* EXERCISE DETAILS
Retype, without any change, the first line of the records and every line after it through the one containing "ролями. Игра ведется н".

* DATASET RECORDS
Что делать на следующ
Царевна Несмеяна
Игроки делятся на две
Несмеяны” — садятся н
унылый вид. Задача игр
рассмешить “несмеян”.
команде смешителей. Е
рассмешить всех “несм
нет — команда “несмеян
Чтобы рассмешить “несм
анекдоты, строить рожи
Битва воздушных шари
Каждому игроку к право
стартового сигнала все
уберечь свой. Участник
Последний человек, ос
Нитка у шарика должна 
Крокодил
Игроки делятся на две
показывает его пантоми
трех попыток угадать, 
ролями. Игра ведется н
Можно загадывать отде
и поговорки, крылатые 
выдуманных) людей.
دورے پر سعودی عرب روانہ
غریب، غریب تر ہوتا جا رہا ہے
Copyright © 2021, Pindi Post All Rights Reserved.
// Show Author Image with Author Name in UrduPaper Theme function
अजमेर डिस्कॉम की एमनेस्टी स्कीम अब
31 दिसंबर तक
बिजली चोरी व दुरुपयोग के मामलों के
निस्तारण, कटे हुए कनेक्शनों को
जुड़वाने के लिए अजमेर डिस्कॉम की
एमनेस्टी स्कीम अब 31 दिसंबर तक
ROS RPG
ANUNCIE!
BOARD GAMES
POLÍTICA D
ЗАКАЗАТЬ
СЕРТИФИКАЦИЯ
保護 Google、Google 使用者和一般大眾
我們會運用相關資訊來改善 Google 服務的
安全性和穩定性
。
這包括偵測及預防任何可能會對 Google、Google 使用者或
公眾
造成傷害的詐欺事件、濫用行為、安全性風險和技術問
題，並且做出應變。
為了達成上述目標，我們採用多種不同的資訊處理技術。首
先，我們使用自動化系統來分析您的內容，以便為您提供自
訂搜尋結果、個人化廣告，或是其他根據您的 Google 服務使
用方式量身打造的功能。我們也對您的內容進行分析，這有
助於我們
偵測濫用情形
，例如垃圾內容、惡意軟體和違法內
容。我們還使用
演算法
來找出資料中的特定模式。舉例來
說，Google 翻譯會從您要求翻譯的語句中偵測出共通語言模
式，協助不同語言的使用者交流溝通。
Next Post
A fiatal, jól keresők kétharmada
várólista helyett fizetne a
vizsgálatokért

* SOLUTION
Что делать на следующ
Царевна Несмеяна
Игроки делятся на две
Несмеяны” — садятся н
унылый вид. Задача игр
рассмешить “несмеян”.
команде смешителей. Е
рассмешить всех “несм
нет — команда “несмеян
Чтобы рассмешить “несм
анекдоты, строить рожи
Битва воздушных шари
Каждому игроку к право
стартового сигнала все
уберечь свой. Участник
Последний человек, ос
Нитка у шарика должна 
Крокодил
Игроки делятся на две
показывает его пантоми
трех попыток угадать, 
ролями. Игра ведется н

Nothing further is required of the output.